Abbey Phillipps: And what's the future roadmap, and what should investors keep an eye out for in the next six months?

Dadi Perlmutter: You know, between the time we create the technology until it goes into your hands, let's say it takes a lot of "gates". First gate is what we call a foundry. These are the big factories that manufacture semiconductor devices. This is huge. To build a semiconductor factory could be multibillion dollars into the very top-notch, tens of billions of dollars of cost to manufacture. So these are big, and they're very conservative. They want to make sure that everything is perfect. So this is our first stage, this is the first gate we need to do. We already signed two deals with factories. So, our first job for the coming year is to sign up more foundries. And we are getting paid for signing up with a foundry. We get paid because we give them a licence fee to use our technology. And then, in parallel, we work with their customers, who are developing products. So, this is another thing that we spend big time on for the next year in order to create this. And they pay us licensing fees. And then we go into when we have a product that is sold into devices, and then we are going to get paid royalties. But that's not going to happen next year. But I think the opportunities are huge and we are working very hard. And we have an extremely experienced and talented team that do understand this business and this technology and this market. It's not easy. The customers are extremely technology-dependent. They understand technology. They'll go into every small nuance, and in some cases they need to spend money in the factories to adapt to this technology. So, this is a big deal. It's a tedious process, but I think we are progressing quite well to make sure that we do all that. But it requires patience.

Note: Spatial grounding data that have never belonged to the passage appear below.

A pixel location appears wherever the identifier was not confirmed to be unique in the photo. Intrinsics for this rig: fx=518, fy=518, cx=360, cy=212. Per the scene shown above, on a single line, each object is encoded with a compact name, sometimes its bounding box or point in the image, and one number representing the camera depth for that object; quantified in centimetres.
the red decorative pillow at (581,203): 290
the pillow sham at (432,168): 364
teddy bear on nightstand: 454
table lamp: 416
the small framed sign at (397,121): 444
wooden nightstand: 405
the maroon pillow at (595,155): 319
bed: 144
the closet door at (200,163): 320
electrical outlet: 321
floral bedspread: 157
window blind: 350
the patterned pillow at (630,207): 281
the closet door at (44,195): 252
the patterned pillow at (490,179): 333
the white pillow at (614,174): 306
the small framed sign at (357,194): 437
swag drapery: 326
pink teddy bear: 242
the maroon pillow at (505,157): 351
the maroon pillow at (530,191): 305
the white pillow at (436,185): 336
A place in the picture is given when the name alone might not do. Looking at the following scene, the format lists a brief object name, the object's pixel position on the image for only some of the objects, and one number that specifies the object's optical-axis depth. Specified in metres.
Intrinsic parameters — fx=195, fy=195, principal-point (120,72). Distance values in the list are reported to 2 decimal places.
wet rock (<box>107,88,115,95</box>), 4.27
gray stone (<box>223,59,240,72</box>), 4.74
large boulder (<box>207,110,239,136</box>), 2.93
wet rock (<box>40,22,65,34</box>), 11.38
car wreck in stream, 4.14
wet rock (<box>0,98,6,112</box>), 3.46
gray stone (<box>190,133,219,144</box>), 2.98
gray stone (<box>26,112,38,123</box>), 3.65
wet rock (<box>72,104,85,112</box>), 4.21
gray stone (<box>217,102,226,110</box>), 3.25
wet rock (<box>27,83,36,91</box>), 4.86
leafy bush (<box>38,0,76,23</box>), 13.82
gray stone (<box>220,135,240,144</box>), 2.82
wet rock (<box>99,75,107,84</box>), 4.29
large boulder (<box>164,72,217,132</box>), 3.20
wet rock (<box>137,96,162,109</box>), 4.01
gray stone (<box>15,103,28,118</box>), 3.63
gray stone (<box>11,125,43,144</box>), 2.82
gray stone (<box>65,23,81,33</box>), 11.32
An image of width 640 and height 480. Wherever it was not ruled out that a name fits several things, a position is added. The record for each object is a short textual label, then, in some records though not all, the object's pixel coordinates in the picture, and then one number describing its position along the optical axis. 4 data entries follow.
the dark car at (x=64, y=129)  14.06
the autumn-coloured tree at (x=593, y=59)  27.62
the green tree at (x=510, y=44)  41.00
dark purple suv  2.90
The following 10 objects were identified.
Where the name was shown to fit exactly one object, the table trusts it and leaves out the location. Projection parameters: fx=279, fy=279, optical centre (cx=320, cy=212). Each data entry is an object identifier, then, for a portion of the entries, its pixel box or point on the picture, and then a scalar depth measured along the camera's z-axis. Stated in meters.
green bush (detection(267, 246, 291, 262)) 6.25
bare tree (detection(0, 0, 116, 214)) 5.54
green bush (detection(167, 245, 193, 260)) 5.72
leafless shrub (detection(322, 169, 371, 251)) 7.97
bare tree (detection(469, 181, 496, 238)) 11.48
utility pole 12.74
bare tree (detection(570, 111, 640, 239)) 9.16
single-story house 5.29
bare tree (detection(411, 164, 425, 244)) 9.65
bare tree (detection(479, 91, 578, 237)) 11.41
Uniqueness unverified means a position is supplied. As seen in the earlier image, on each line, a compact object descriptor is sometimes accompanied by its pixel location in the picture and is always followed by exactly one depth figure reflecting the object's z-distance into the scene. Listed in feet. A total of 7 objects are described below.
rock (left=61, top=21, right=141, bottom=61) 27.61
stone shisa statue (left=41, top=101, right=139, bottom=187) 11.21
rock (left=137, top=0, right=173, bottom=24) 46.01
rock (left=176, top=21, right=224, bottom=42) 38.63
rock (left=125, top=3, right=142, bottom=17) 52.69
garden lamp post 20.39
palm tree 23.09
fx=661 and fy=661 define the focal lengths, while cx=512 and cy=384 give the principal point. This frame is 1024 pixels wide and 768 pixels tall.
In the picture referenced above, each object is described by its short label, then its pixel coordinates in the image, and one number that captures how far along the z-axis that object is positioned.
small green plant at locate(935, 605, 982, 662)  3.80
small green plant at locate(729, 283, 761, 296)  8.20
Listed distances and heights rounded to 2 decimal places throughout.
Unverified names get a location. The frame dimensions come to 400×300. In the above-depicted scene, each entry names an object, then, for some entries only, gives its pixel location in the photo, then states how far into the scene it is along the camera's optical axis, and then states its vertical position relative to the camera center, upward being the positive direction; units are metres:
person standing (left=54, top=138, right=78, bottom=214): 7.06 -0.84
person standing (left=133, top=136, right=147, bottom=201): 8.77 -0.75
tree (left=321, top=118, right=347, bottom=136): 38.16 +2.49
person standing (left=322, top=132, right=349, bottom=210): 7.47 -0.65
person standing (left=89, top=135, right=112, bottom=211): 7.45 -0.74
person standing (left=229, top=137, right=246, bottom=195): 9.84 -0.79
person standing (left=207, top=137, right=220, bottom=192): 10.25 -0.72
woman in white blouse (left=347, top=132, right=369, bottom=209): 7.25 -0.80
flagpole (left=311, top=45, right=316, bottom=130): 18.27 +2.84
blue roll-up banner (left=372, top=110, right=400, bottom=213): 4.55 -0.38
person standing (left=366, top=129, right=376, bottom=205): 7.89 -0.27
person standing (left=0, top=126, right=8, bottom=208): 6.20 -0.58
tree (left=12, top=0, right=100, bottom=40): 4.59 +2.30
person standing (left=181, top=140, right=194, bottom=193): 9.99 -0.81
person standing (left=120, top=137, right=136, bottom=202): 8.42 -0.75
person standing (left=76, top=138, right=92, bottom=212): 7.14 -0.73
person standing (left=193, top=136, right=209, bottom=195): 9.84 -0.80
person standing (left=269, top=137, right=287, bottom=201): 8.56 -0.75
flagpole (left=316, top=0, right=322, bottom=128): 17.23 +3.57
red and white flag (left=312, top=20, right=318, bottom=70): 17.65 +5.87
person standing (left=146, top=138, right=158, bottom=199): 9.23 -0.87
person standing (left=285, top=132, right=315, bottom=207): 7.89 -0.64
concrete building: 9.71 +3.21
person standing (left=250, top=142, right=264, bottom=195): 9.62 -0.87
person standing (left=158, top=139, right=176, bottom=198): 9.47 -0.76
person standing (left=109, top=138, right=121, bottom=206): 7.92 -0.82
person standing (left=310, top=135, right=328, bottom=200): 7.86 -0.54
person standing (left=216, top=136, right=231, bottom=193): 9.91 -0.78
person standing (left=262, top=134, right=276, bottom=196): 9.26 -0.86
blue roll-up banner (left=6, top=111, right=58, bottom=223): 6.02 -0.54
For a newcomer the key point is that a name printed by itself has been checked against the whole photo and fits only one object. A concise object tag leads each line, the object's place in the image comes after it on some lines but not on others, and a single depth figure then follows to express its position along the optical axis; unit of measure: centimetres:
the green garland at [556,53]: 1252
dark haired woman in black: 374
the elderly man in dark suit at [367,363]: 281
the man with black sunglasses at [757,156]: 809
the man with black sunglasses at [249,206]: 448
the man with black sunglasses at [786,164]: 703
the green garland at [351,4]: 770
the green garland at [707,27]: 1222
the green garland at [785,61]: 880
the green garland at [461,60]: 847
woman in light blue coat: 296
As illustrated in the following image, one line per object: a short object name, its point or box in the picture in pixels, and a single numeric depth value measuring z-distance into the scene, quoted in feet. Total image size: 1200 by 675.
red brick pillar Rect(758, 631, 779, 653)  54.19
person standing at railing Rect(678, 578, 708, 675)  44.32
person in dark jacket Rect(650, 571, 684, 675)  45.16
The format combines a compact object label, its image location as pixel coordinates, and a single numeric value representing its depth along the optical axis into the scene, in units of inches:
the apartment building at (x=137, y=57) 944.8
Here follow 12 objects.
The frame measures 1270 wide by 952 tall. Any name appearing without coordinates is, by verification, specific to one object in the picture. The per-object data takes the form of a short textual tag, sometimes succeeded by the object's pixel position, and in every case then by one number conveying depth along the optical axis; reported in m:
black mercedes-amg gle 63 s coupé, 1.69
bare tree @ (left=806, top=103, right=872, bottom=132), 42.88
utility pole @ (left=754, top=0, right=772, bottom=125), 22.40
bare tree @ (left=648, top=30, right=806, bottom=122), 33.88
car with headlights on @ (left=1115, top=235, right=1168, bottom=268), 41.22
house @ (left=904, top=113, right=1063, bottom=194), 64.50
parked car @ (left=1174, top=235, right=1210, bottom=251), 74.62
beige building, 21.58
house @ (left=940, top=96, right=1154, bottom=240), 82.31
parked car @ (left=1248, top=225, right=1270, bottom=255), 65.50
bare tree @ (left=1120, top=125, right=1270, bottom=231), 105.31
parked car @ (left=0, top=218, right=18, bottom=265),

Abbey Phillipps: Finally, Weebit Nano is supporting Semiconductor Australia 2024. Could you tell us why you are involved?

Dadi Perlmutter: This is a very important move because we are almost 10 years now in the Australian market, and there's a huge amount of training to explain to the Australian public what a semiconductor is. Semiconductor was brought into the light of day to most people in the past two years because of this geopolitical problems between China and the US. And most of the factories of semiconductors are in Taiwan. You could understand the anxiety of situation. The semiconductor industry has its own, as I try to explain in a very tough manner, a lot of complexities that will require first understanding of the public that are the investors, what is it? How would they measure and understand that this is a good deal or a bad deal or what do they do? If they don't understand it, they either make wrong investment decisions or don't invest at all. And even sharing together, I think this is a very complex situation. So, in the semiconductor industry, there's a big term called competition. By the way, most of the companies we don't even compete with because we are in different markets. But even if we compete, there's a lot of space to collaborate and cooperate, because a few things have to be promoted together because it's too tough for a small company or even big companies. When I worked at Intel, we used to talk to even competitors because we had to promote some regulations with respect to semiconductor manufacturing. If you don't do it together, you are all dead. If you're doing it together, you have opportunities, and now you go compete. And I hope that the Australian market will get better understanding and better success for these Australian companies, some of which are quite young and trying to break out to the world as big companies.

Abbey Phillipps: Dadi Perlmutter, thank you for your time.

Dadi Perlmutter: You're welcome and have a great day.